The music of Leopold Mozart remains completely overshadowed by that of his infinitely more famous son. Horn players know of him through at least some of these works. The more general collector probably knows of the ‘Toy’ Symphony.

Leopold’s music is gentle and beautifully constructed. All of the works on this disc were composed before the birth of his genius son. The descriptive elements of his music are typical of the place of composition at this time: South Germany.

The Concerto for Two Horns is a magnificent example of Leopold’s craft. It needs two soloists who can manage the difficulties with complete nonchalance. It finds these players in Herman Jeurissen and Michael Höltzel. Jeurissen’s pure high register, beautifully caught in a short, cadenza-like flourish towards the end, is a wonder to experience. The sound of both players is identifiably German, slightly heavier than their English counterparts and entirely apt for this music. Jeurissen and Höltzel’s eloquence in the beautiful Andante is magnificent, and the players find absolutely the perfect tempo. The same could be said of the tempo of the finale – the music is jaunty but the slightly slower than expected speed for the indication of Allegro means that its elegance can be fully honoured, too.
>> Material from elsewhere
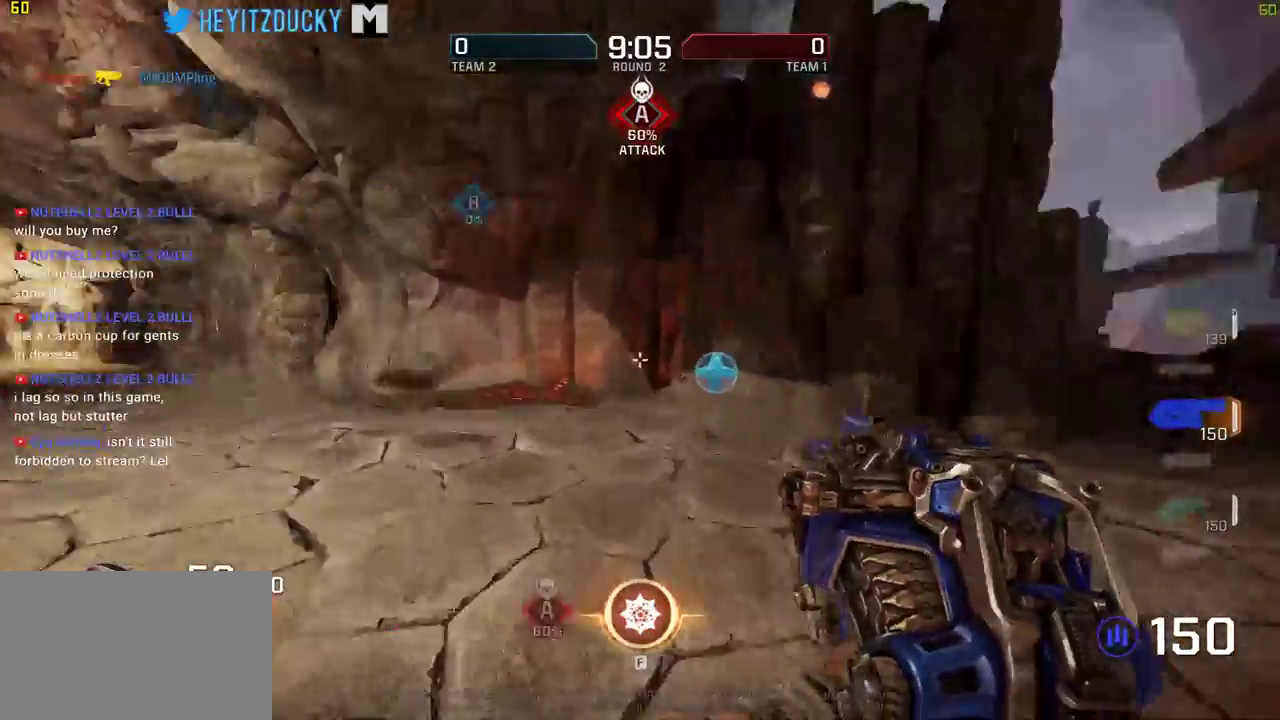
{"keys": ["a", "w"], "mouse": [], "events": [[216, "a", "down"], [316, "w", "up"], [500, "w", "down"]]}
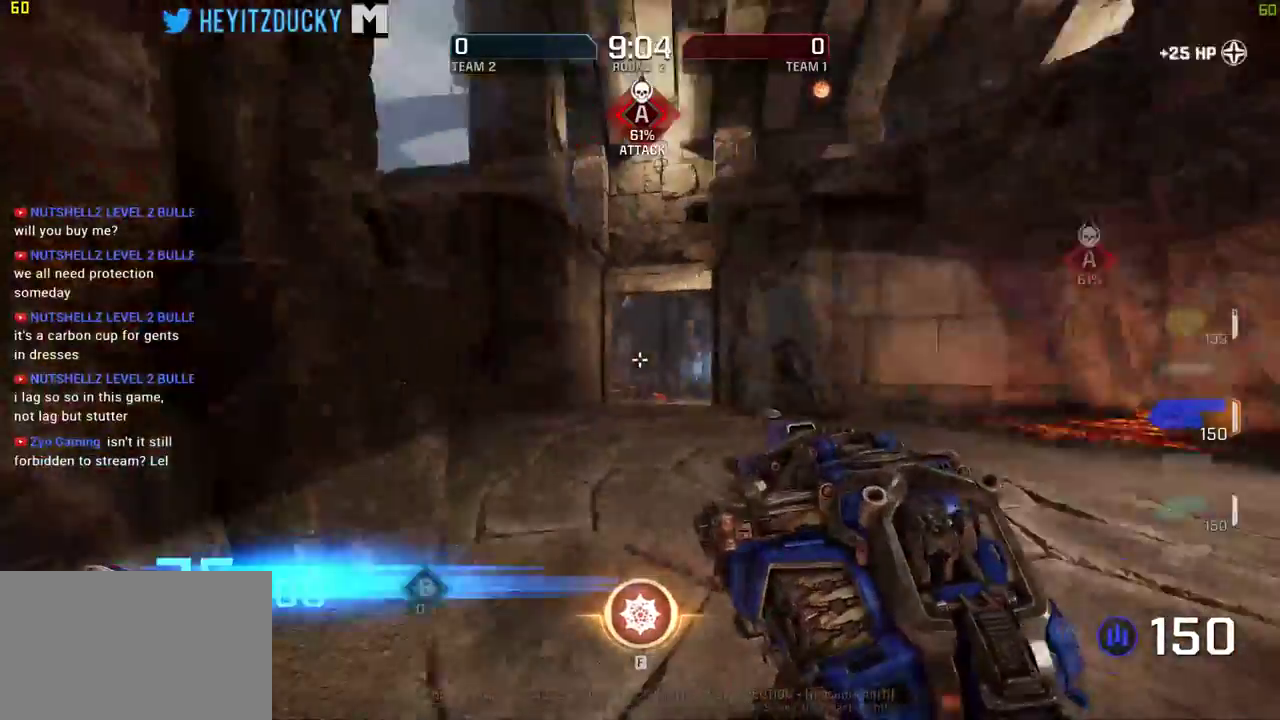
{"keys": ["a", "w"], "mouse": [], "events": [[100, "a", "up"], [466, "a", "down"]]}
The Sinfonia pastorella sports a first movement that makes up for what it lacks in inspiration by sheer fun. I believe this was the piece in which Dennis Brain played on hosepipe in the Hoffnung concerts. There is no generally agreed date for this piece. The instrument, a “Shepherd’s Horn”, is 1.6 metres long, made of wood and is only capable for playing four pitched. Talk about limiting your musical material. The gentle Andante is, perhaps unsurprisingly, orchestral only. The whole is delightful in the extreme. Not much to say about Jeurissen’s contributions except that I am sure he had fun. I am all admiration for the lip trill that concludes the first movement. For some reason he ends the last movement on a sustained note while the orchestral violins trill. Surely it would have worked just as well?

The Sinfonia da camera is scored for horn, violin, two violas and basso continuo. The Menuett, the second movement (of four) is a model of attractive civility. The Andante deliberately avoids any hint of profundity, and for that reason is all the more approachable. The use of organ as continuo works well.

The Sinfonia da caccia is notorious for its inclusion of special effects including, apparently, a gun and a pack of hunters and hounds to make hunting sounds for a mere six bars. The sound effects have been omitted, but the booklet notes advise us that the listener “may improvise his own hunting sound effects while playing the record”. This being the East End of London, it struck me that it wouldn’t take me too long to find a gun, but I thought that might be taking research too far. In the event, despite the booklet’s protestations, there is something which is obviously designed to sound very much like a gun there anyway - it sounds like a cross between a gun and a whip. The four hornists evidently enjoy their hunting figures to the full, and a grand time is had by all – including the listener.

The recording date is given as 1982 and the (P) date as 1984; I can only assume this is just a straight reissue of Dabringhaus L3085. This recording is pure delight and is very definitely not just horn-player territory.